Preserve board Chairman Gene Garber said it is important to remember the county, despite preservation efforts, still loses 1,100 acres of farmland to development every year.
Combining mostly county and state dollars, the preserve board has saved 679 farms totaling nearly 57,429 acres.
The non-profit trust, using donated funds, has preserved 262 farms totaling 16,441 acres.
But together, that's less than 20 percent of the county's 407,000 acres of farmland that has been saved.
"Twenty percent isn't going to do it," Garber said. "It's not going to save agriculture in Lancaster County. The job isn't finished yet."
Ag preserve board members unanimously approved the resolution on Thursday. The trust did the same June 21.
Goodhart said preservationists must urge future commissioners to continue to find funding for farmland preservation.
If support were to fall off, "it would never get started again," he said.
Goodhart said he is "not real comfortable" with what he's heard so far from county commissioner candidates with regard to their positions on funding farmland preservation.
Republican nominee Dennis Stuckey, the incumbent county controller, has said he is a "strong supporter" of continuing farmland preservation at its current pace, but he'd like to try to secure new state and federal funding to lessen the amount borrowed to save farms.
Fellow endorsed Republican Scott Martin has said he supports current efforts to secure agricultural easements for farms, but he remains concerned about the county's growing debt.
Henderson, a Democrat seeking re-election, has stressed the need for continued bond money for farmland preservation. She's warned that land prices, in about a decade, will likely skyrocket beyond a point where preservation would be affordable.

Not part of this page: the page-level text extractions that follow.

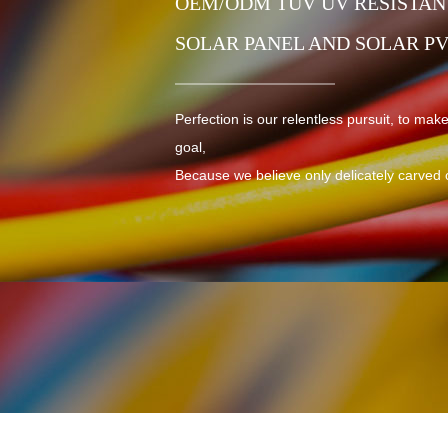
OEM/ODM TUV UV RESISTANT
SOLAR PANEL AND SOLAR P
Perfection is our relentless pursuit, to make
goal,
Because we believe only delicately carved 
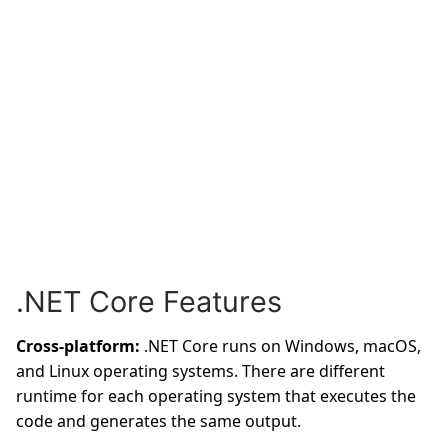
.NET Core Features
Cross-platform:
.NET Core runs on Windows, macOS,
and Linux operating systems. There are different
runtime for each operating system that executes the
code and generates the same output.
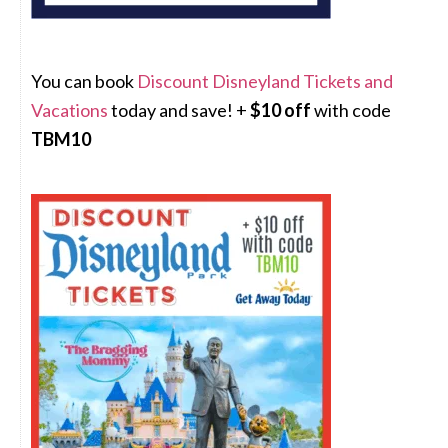
You can book
Discount Disneyland Tickets and
Vacations
today and save! +
$10 off
with code
TBM10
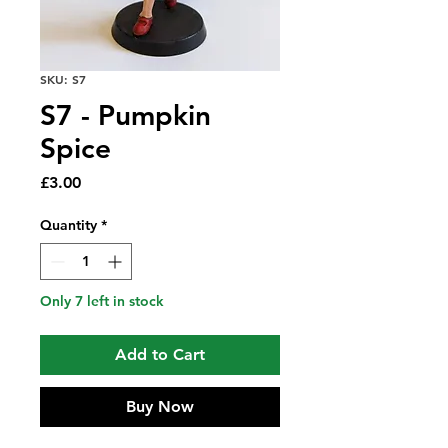
SKU: S7
S7 - Pumpkin
Spice
Price
£3.00
Quantity
*
Only 7 left in stock
Add to Cart
Buy Now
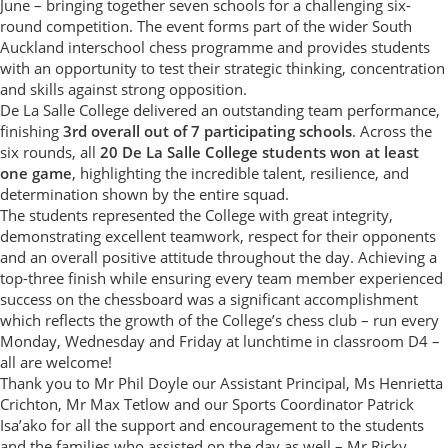
June – bringing together seven schools for a challenging six-
round competition. The event forms part of the wider South
Auckland interschool chess programme and provides students
with an opportunity to test their strategic thinking, concentration
and skills against strong opposition.
De La Salle College delivered an outstanding team performance,
finishing
3rd overall out of 7 participating schools
. Across the
six rounds, all
20 De La Salle College students won at least
one game
, highlighting the incredible talent, resilience, and
determination shown by the entire squad.
The students represented the College with great integrity,
demonstrating excellent teamwork, respect for their opponents
and an overall positive attitude throughout the day. Achieving a
top-three finish while ensuring every team member experienced
success on the chessboard was a significant accomplishment
which reflects the growth of the College’s chess club – run every
Monday, Wednesday and Friday at lunchtime in classroom D4 –
all are welcome!
Thank you to Mr Phil Doyle our Assistant Principal, Ms Henrietta
Crichton, Mr Max Tetlow and our Sports Coordinator Patrick
Isa’ako for all the support and encouragement to the students
and the families who assisted on the day as well – Mr Ricky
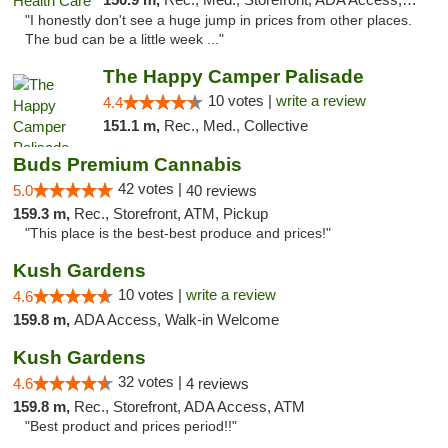
"I honestly don't see a huge jump in prices from other places.
The bud can be a little week ..."
The Happy Camper Palisade
10 votes |
write a review
4.4
151.1 m,
Rec., Med., Collective
Buds Premium Cannabis
42 votes |
5.0
40 reviews
159.3 m,
Rec., Storefront, ATM, Pickup
"This place is the best-best produce and prices!"
Kush Gardens
10 votes |
write a review
4.6
159.8 m,
ADA Access, Walk-in Welcome
Kush Gardens
32 votes |
4.6
4 reviews
159.8 m,
Rec., Storefront, ADA Access, ATM
"Best product and prices period!!"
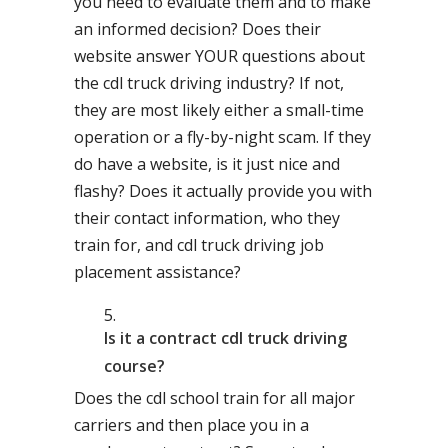
you need to evaluate them and to make
an informed decision? Does their
website answer YOUR questions about
the cdl truck driving industry? If not,
they are most likely either a small-time
operation or a fly-by-night scam. If they
do have a website, is it just nice and
flashy? Does it actually provide you with
their contact information, who they
train for, and cdl truck driving job
placement assistance?
Is it a contract cdl truck driving
course?
Does the cdl school train for all major
carriers and then place you in a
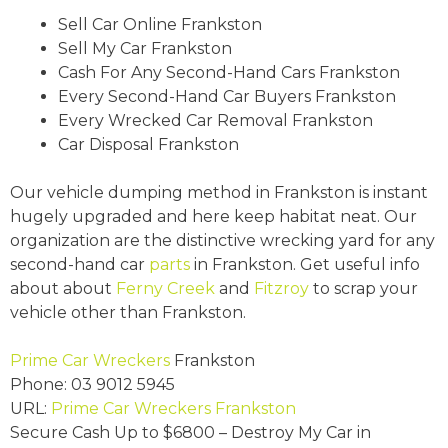
Sell Car Online Frankston
Sell My Car Frankston
Cash For Any Second-Hand Cars Frankston
Every Second-Hand Car Buyers Frankston
Every Wrecked Car Removal Frankston
Car Disposal Frankston
Our vehicle dumping method in Frankston is instant
hugely upgraded and here keep habitat neat. Our
organization are the distinctive wrecking yard for any
second-hand car
parts
in Frankston. Get useful info
about about
Ferny Creek
and
Fitzroy
to scrap your
vehicle other than Frankston.
Prime Car Wreckers
Frankston
Phone:
03 9012 5945
URL:
Prime Car Wreckers Frankston
Secure Cash Up to
$6800
– Destroy My Car in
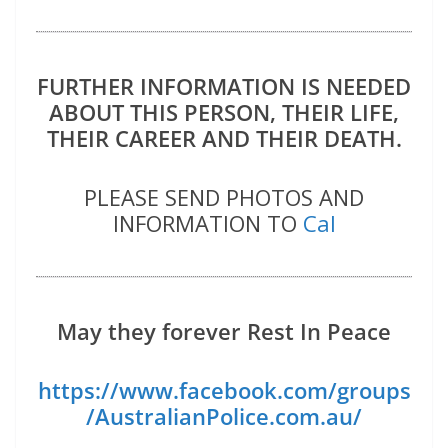
FURTHER INFORMATION IS NEEDED
ABOUT THIS PERSON, THEIR LIFE,
THEIR CAREER AND THEIR DEATH.
PLEASE SEND PHOTOS AND
INFORMATION TO
Cal
May they forever Rest In Peace
https://www.facebook.com/groups
/AustralianPolice.com.au/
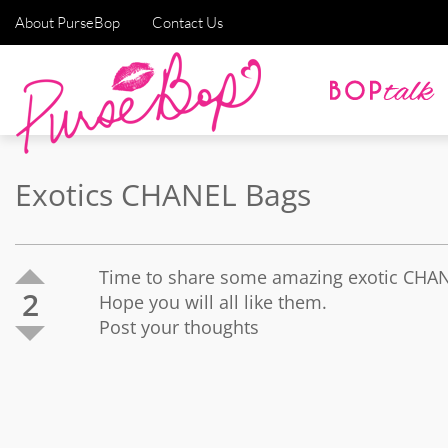
About PurseBop
Contact Us
Exotics CHANEL Bags
Time to share some amazing exotic CHA
2
Hope you will all like them.
Post your thoughts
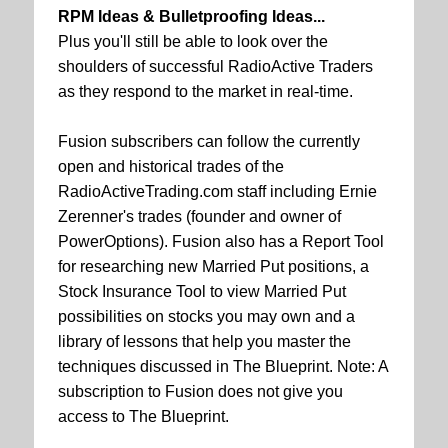
RPM Ideas & Bulletproofing Ideas...
Plus you'll still be able to look over the
shoulders of successful RadioActive Traders
as they respond to the market in real-time.
Fusion subscribers can follow the currently
open and historical trades of the
RadioActiveTrading.com staff including Ernie
Zerenner's trades (founder and owner of
PowerOptions). Fusion also has a Report Tool
for researching new Married Put positions, a
Stock Insurance Tool to view Married Put
possibilities on stocks you may own and a
library of lessons that help you master the
techniques discussed in The Blueprint. Note: A
subscription to Fusion does not give you
access to The Blueprint.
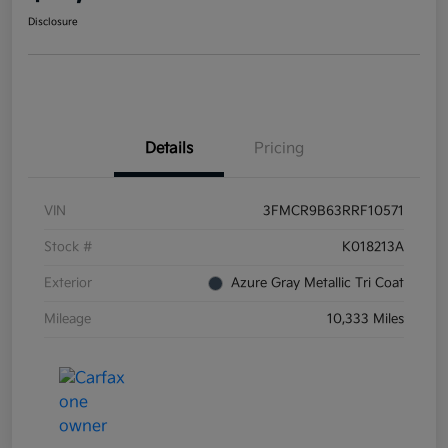
Disclosure
Details
Pricing
VIN
3FMCR9B63RRF10571
Stock #
K018213A
Exterior
Azure Gray Metallic Tri Coat
Mileage
10,333 Miles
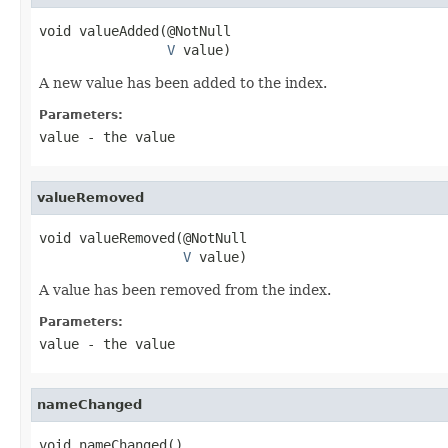
void valueAdded(@NotNull

V
 value)
A new value has been added to the index.
Parameters:
value
- the value
valueRemoved
void valueRemoved(@NotNull

V
 value)
A value has been removed from the index.
Parameters:
value
- the value
nameChanged
void nameChanged()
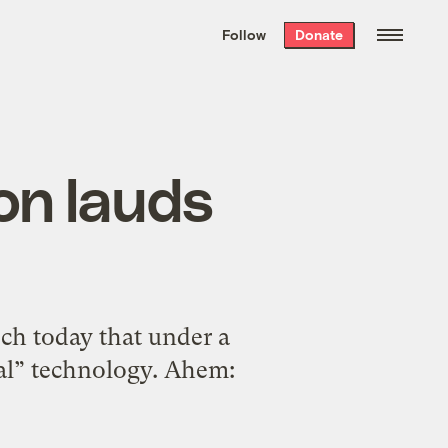
We hand-package
the week’s best
Follow
Donate
Grist stories
. Delivered free every
Saturday morning.
on lauds
ech today that under a
al” technology. Ahem:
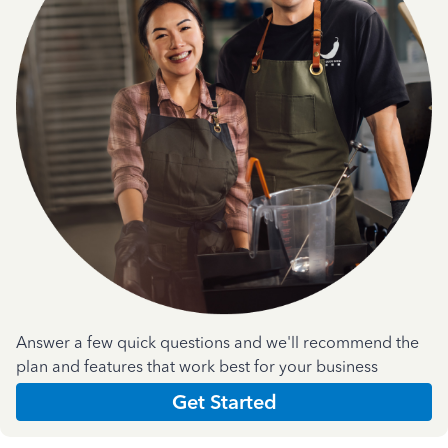
Answer a few quick questions and we'll recommend the
plan and features that work best for your business
Get Started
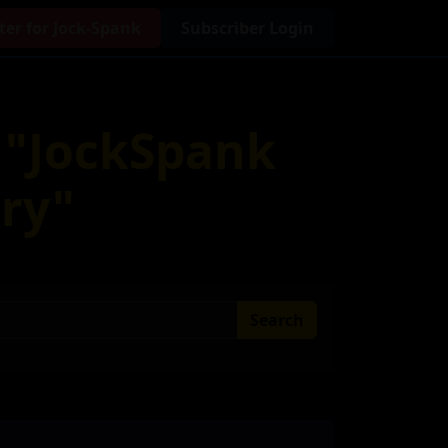
ter for Jock-Spank
Subscriber Login
r "JockSpank
ry"
Search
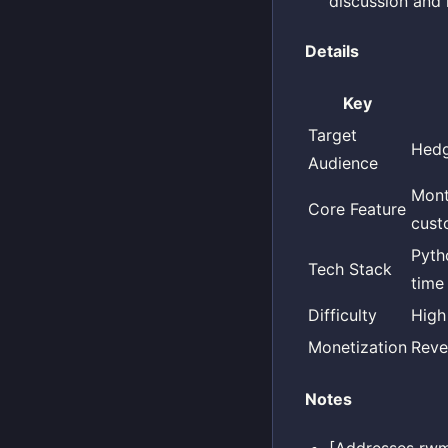
discussion and 
Details
Key
Target
Hedg
Audience
Mont
Core Feature
cust
Pytho
Tech Stack
time
Difficulty
High
Monetization
Reve
Notes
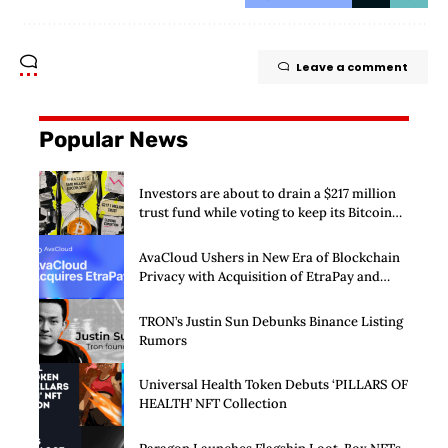
Leave a comment
Popular News
Investors are about to drain a $217 million
trust fund while voting to keep its Bitcoin
SPAC alive
AvaCloud Ushers in New Era of Blockchain
Privacy with Acquisition of EtraPay and
Launch of Privacy Suite
TRON’s Justin Sun Debunks Binance Listing
Rumors
Universal Health Token Debuts ‘PILLARS OF
HEALTH’ NFT Collection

Fellow Democratic nominee and Lancaster City Controller Craig Lehman has said he wants to have voters decide if the county should take out further loans and continue preserving farmland at the current rate.
Probable Independent commissioner candidate Jere Swarr's Web site says he is a "pioneer farmland preservationist." He has said he advocates curbing the rate at which the county borrows money, however, for both capital projects and farmland preservation.